Prof. Gil Atzmon van de Universiteit van Haifa spreekt op de Longevity Nation-conferentie aan de Bar-Ilan University, maart 2023. Foto door Daria Chekhova/Vetek via ISRAEL21C
De "schakeltheorie" van Atzmon kan de ongebruikelijke genomische flexibiliteit van ELIs verklaren.
"Een gewone lichtschakelaar kan alleen worden in- of uitgeschakeld.

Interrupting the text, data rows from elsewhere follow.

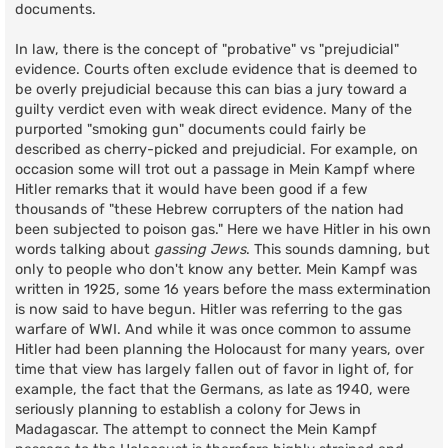
documents.
In law, there is the concept of "probative" vs "prejudicial"
evidence. Courts often exclude evidence that is deemed to
be overly prejudicial because this can bias a jury toward a
guilty verdict even with weak direct evidence. Many of the
purported "smoking gun" documents could fairly be
described as cherry-picked and prejudicial. For example, on
occasion some will trot out a passage in Mein Kampf where
Hitler remarks that it would have been good if a few
thousands of "these Hebrew corrupters of the nation had
been subjected to poison gas." Here we have Hitler in his own
words talking about
gassing Jews
. This sounds damning, but
only to people who don't know any better. Mein Kampf was
written in 1925, some 16 years before the mass extermination
is now said to have begun. Hitler was referring to the gas
warfare of WWI. And while it was once common to assume
Hitler had been planning the Holocaust for many years, over
time that view has largely fallen out of favor in light of, for
example, the fact that the Germans, as late as 1940, were
seriously planning to establish a colony for Jews in
Madagascar. The attempt to connect the Mein Kampf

Maar als je het vervangt door een dimmerschakelaar, kun je flexibeler zijn in de hoeveelheid licht die je in de kamer hebt," legde hij uit.
"Mijn hypothese is dat ELI's veel meer 'dimmerschakelaars' hebben dan de meeste mensen en zich daarom kunnen aanpassen aan een bepaalde omgeving."
Zijn laboratorium bestudeerde de hele genoomsequentie van 150 ELIs - en 150 controles 30 jaar jonger - om te zoeken naar hotspots van methylatie, een natuurlijk chemisch proces dat genen inschakelt die een goede gezondheid bevorderen en genen uitschakelen die een slechte gezondheid bevorderen.
"Als ze niet kunnen worden in- of uitgeschakeld, zijn ze nutteloos," wees hij erop.
Ze vonden inderdaad een hoger methylatiepercentage in ELI's. "Als de schakelaars per omgeving kunnen worden veranderd, kunnen we ermee spelen," zei hij.
"Aanpassing aan omgevingsstressoren is de bottom line. Zo'n mechanisme kan veerkracht bieden tegen specifieke ziekten en niet alleen een lang leven."